Using Insurance to Pay for Long-term Healthcare
Veterans, just like many other Americans, may feel apprehension thinking about how they will pay for health care as they age, especially if they were to get seriously ill or need assistance performing activities of daily living (ADLs). Once you have retired, you must seriously consider your cost of living, and how it may be affected by your health condition and your preferences for how you would like to spend your senior years. You may need to supplement your income, especially if you find yourself needing skilled, long-term care.
The good news is that your Veterans Affairs (VA) benefits provide many long-term care services based on your diagnosed needs. Services provided include adult day health care, skilled home health care, and respite care. Additionally, the VA offers Nursing Home and Residential Settings benefits that may help pay for part or all of your stay in approved facilities, if you meet certain eligibility criteria involving your service connected status, level of disability, and income. To be considered for these VA-based long-term health services, you must have enrolled in VA health care, have served in the military, and have been discharged for any reason other than dishonorable.
Long Term Care Insurance
Private long-term care insurance can also be used to pay for long-term care services and settings for a pre-set number of years (after which time you become responsible for the costs of your care). Typically, insurance providers have a range eligibility standards you must meet to become covered; unfortunately, if you already live in a nursing home or assisted living facility, or already need help with ADLs, then you probably will not qualify for a long term care policy. Premiums are also based in part on your age at the time of enrollment, so policies become more expensive as you get older. Many people use private long term care insurance to pay part of the costs for long term care services or the setting they prefer, such as an assisted living facility, or an in-home caregiver. While you must pay monthly premiums, it can save you quite a bit when dealing with medical bills.
Medicare and Medicaid
Medicare is the federal health insurance system for people 65 years or older, for people under 65 with certain disabilities, or anyone with End Stage Renal Disease. Original Medicare will pay for services in an approved Skilled Nursing Facility as well as some home health services. Medicare Advantage Plans are required to provide the same benefits, however, they may charge different copays and have different eligibility standards.
Through Medicare, you can receive care in a certified skilled nursing facility for a limited number of days (up to 100 days using Original Medicare) if your doctor decides that you require skilled care after a hospital stay . If the only type of help you need is with certain ADLs such as dressing or bathing, Medicare will not pay for the full stay at a facility, but may pay for a portion based on what help you need.

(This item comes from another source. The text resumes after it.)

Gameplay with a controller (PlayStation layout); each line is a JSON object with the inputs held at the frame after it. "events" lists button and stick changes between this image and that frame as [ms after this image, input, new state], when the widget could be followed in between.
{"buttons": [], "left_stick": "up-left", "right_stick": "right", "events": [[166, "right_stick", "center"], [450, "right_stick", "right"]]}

If your doctor decides that you are homebound, then you may be eligible for home health services under hospital insurance (Part A) and medical coverage (Part B). Covered services may include:
- Intermittent skilled nursing care
- Rehabilitation (physical/occupational therapy/speech therapy)
- Assistance with activities of daily living
- Medical supplies/equipment to use at home
Medicaid is the joint federal/state insurance program that helps people with low incomes pay for their medical costs. This may include help with Medicare premiums, copays, and deductibles. Medicaid can also pay for some services not covered by Medicare. Specific eligibility criteria will vary by state.
If you have life insurance, you may be able to use a portion of it to help pay for your long-term care. There are stipulations and details will vary depending on your policy, but it is an option worth exploring if you are in need of funds. Keep in mind that these options affect the total amount that will be paid to your beneficiaries after your death, and in some cases, the money you make from these options may be taxed. Check with your insurance provider on these possibilities:
- Combination (Life/Long-Term Care) Products: Some insurance companies are actually selling product that combine benefits of long term health care with the benefits for life insurance. Long-term care benefits are usually paid in a percentage of the life insurance amount.
- Accelerated Death Benefits (ADBs): Some insurance policies allow you to collect a tax-free advance on your life insurance payout under certain conditions (like being diagnosed with a terminal illness, needing long-term care services for an extended amount of time, or needing ongoing assistance with ADLs).
- Life settlements and Viatical settlements: These options allow you to sell your life insurance to third party companies to raise funds immediately. Life settlements typically only have an age requirement, which viatical settlements require a terminally ill diagnosis.
Remember that it is always a good idea to talk to a finance director, or to your on own local VA benefits officer.